Session: Fixed Point and Min-Max Theory in Data Science
Chair: Ahmet Alacaoglu; Yura Malitsky; Stephen J. Wright
Cluster: Fixed Points and Variational Inequalities
Talk 1: Near-Optimal Sample Complexity for MDPs via Anchoring
Speaker: Roberto Cominetti
Abstract: We study a new model-free algorithm to compute $\varepsilon$-optimal policies for average reward Markov decision processes, in the weakly communicating case. Given a generative model, our procedure combines a recursive sampling technique with Halpern's anchored iteration, and computes an $\varepsilon$-optimal policy with sample and time complexity $\widetilde{O}(|\mathcal{S}||\mathcal{A}|\|h^*\|_{sp}^{2}/\varepsilon^{2})$ both in high probability and in expectation. To our knowledge, this is the best complexity among model-free algorithms, matching the known lower bound up to a factor $\|h^*\|_{sp}$. Although the complexity bound involves the span seminorm $\|h^*\|_{sp}$ of the unknown bias vector, the algorithm requires no prior knowledge and implements a stopping rule which guarantees with probability 1 that the procedure terminates in finite time. We also analyze how these techniques can be adapted for discounted MDPs. Joint work with Mario Bravo and Jongmin Lee.
Talk 2: On the Convergence of Self-Play in Games with Bandit Feedback
Speaker: Haipeng Luo
Abstract: Self-play via online learning algorithms has emerged as a powerful paradigm for solving minimax problems and more broadly training agents in complex multi-agent environments, underpinning some of the most striking successes in AI, such as AlphaGo and superhuman AI for poker. It enables agents to improve iteratively by interacting with copies of themselves, offering a natural path toward equilibria in games. Despite heavy study in recent years, however, the convergence of self-play dynamics is still not fully understood, especially in the case where agents only observe the reward of the played actions (i.e., bandit feedback), a prevalent situation in many applications. In this talk, I will discuss two recent results on this front. In the first part, motivated by the well-known accelerated average-iterate convergence rate when learning with gradient feedback, I will address the question of whether acceleration is also possible under bandit feedback and provide an affirmative answer using a simple algorithm that enjoys instance-dependent convergence rates. In the second part, I will switch focus to the more challenging notion of last-iterate convergence and discuss a new uncoupled self-play dynamic with improved convergence rate, leveraging a simple black-box reduction from last-iterate convergence to average-iterate convergence.

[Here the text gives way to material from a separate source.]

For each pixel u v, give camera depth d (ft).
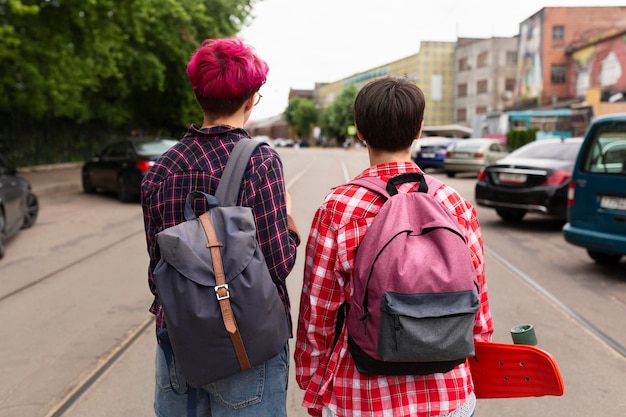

Talk 3: A first-order algorithm for decentralised min-max problems
Speaker: Matthew Tam
Abstract: In this work, we consider a connected network of finitely many agents working cooperatively to solve a min-max problem with convex-concave structure. We propose a decentralised first-order algorithm which can be viewed as combining features of two algorithms: PG-EXTRA for decentralised minimisation problems and the forward reflected backward method for (non-distributed) min-max problems. In each iteration of our algorithm, each agent computes the gradient of the smooth component of its local objective function as well as the proximal operator of its nonsmooth component, following by a round of communication with its neighbours.